READING PASSAGE:
As mentioned already, XCOM is divided into two modes - strategic decision-making that takes place inside your underground base, and tactical turn-based combat that plays out in isometric, grid-based, semi-random mission areas. The strategy mode is perhaps less involving, but just as critical. All of the actions you take need time to complete, and as you scan for UFO activity around the world, events will occur, ranging from completion of your research projects and construction, to requests for help from various nations, to all out alien invasion. Though it's deceptively simplistic on the surface, the cumulative effect of your decisions is very real and the consequences of them can often be felt hours in advance, making careful planning essential.
You primarily expand your operations by building new structures. Though not as involved as base management in some strategy games, once again the simplicity is deceptive. This is primarily due to the adjacency bonuses you receive for placing certain structures near each other, and the time and money it takes not only to build your base, but to dig the spaces needed to house them. You will need to constantly trade off whether you want to get something immediately, or wait a little while for a better benefit. The same applies to upgraded versions of existing facilities - while you can build a structure that can handle deployment of four satellites instead of one, waiting to get to the point you can actually build it might not be worthwhile.

DATASET EXTRACT:

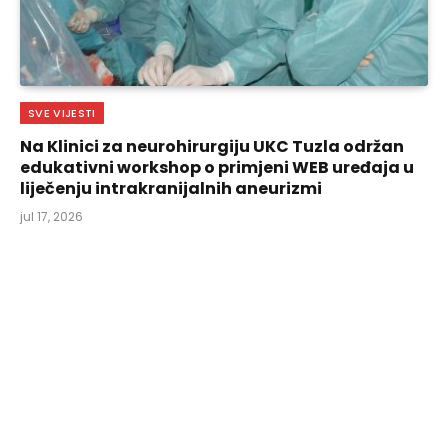
SVE VIJESTI
Na Klinici za neurohirurgiju UKC Tuzla održan
edukativni workshop o primjeni WEB uređaja u
liječenju intrakranijalnih aneurizmi
jul 17, 2026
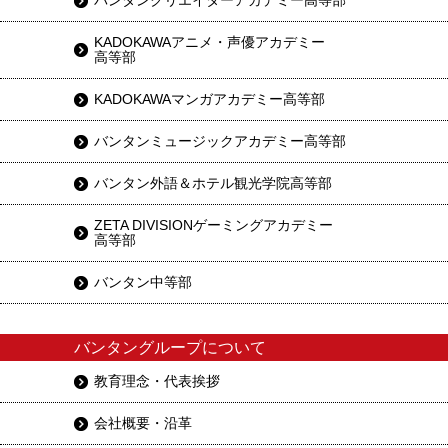
バンタンクリエイターアカデミー高等部
KADOKAWAアニメ・声優アカデミー
高等部
KADOKAWAマンガアカデミー高等部
バンタンミュージックアカデミー高等部
バンタン外語＆ホテル観光学院高等部
ZETA DIVISIONゲーミングアカデミー
高等部
バンタン中等部
バンタングループについて
教育理念・代表挨拶
会社概要・沿革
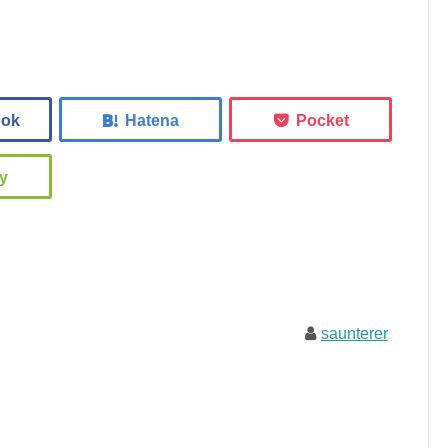
saunterer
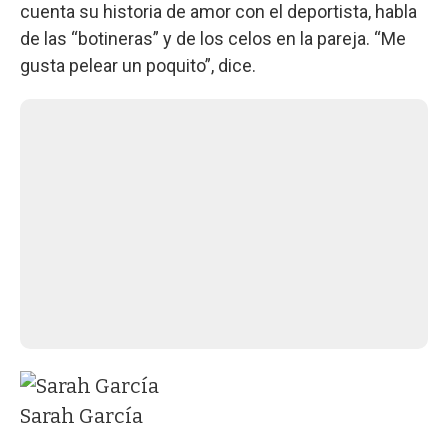
cuenta su historia de amor con el deportista, habla
de las “botineras” y de los celos en la pareja. “Me
gusta pelear un poquito”, dice.
Sarah García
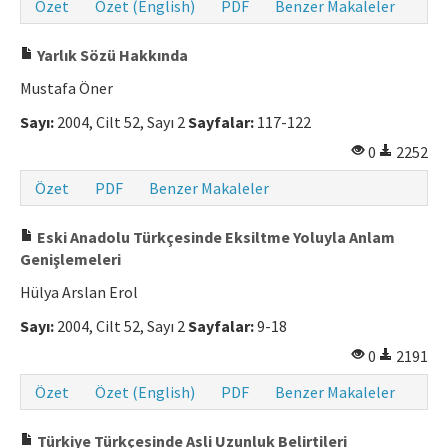
Özet
Özet (English)
PDF
Benzer Makaleler
Yarlık Sözü Hakkında
Mustafa Öner
Sayı:
2004, Cilt 52, Sayı 2
Sayfalar:
117-122
0
2252
Özet
PDF
Benzer Makaleler
Eski Anadolu Türkçesinde Eksiltme Yoluyla Anlam
Genişlemeleri
Hülya Arslan Erol
Sayı:
2004, Cilt 52, Sayı 2
Sayfalar:
9-18
0
2191
Özet
Özet (English)
PDF
Benzer Makaleler
Türkiye Türkçesinde Asli Uzunluk Belirtileri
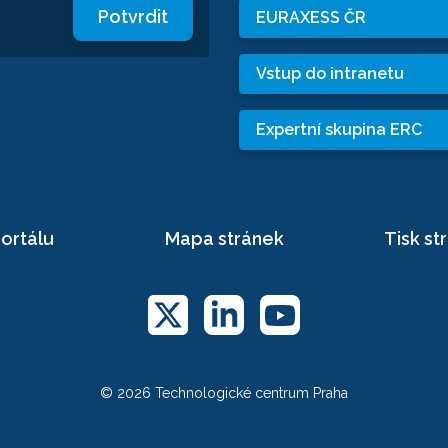
Potvrdit
EURAXESS ČR
Vstup do intranetu
Expertní skupina ERC
ortálu
Mapa stránek
Tisk st
© 2026 Technologické centrum Praha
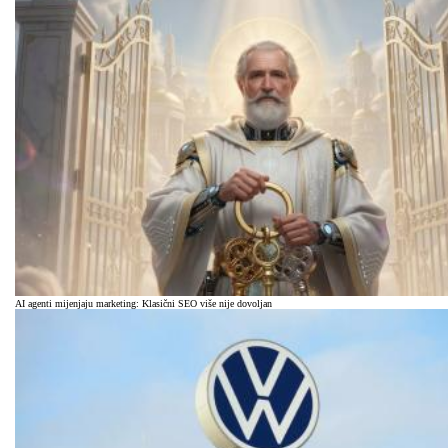
AI agenti mijenjaju marketing: Klasični SEO više nije dovoljan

WORK ORDER 1:
Rewrite the paragraph of the XCOM review that begins "You primarily expand your operations" as a short bulleted list of its main points.
WORK ORDER 2:
In the XCOM review, reproduce the passage that opens with the words "You primarily expand" and closes with "not be worthwhile.".
Nothing here depends on the material.

EXPECTED ANSWER 1:
- You expand your operations mainly by building new structures.
- Base building looks simple, but the simplicity is deceptive.
- Placing certain structures next to each other earns adjacency bonuses.
- Building structures and digging the spaces for them both cost time and money.
- You must keep deciding whether to get something now or wait for a better benefit.
- The same trade-off applies to upgraded facilities. A structure that deploys four satellites instead of one may not be worth the wait to reach it.

EXPECTED ANSWER 2:
You primarily expand your operations by building new structures. Though not as involved as base management in some strategy games, once again the simplicity is deceptive. This is primarily due to the adjacency bonuses you receive for placing certain structures near each other, and the time and money it takes not only to build your base, but to dig the spaces needed to house them. You will need to constantly trade off whether you want to get something immediately, or wait a little while for a better benefit. The same applies to upgraded versions of existing facilities - while you can build a structure that can handle deployment of four satellites instead of one, waiting to get to the point you can actually build it might not be worthwhile.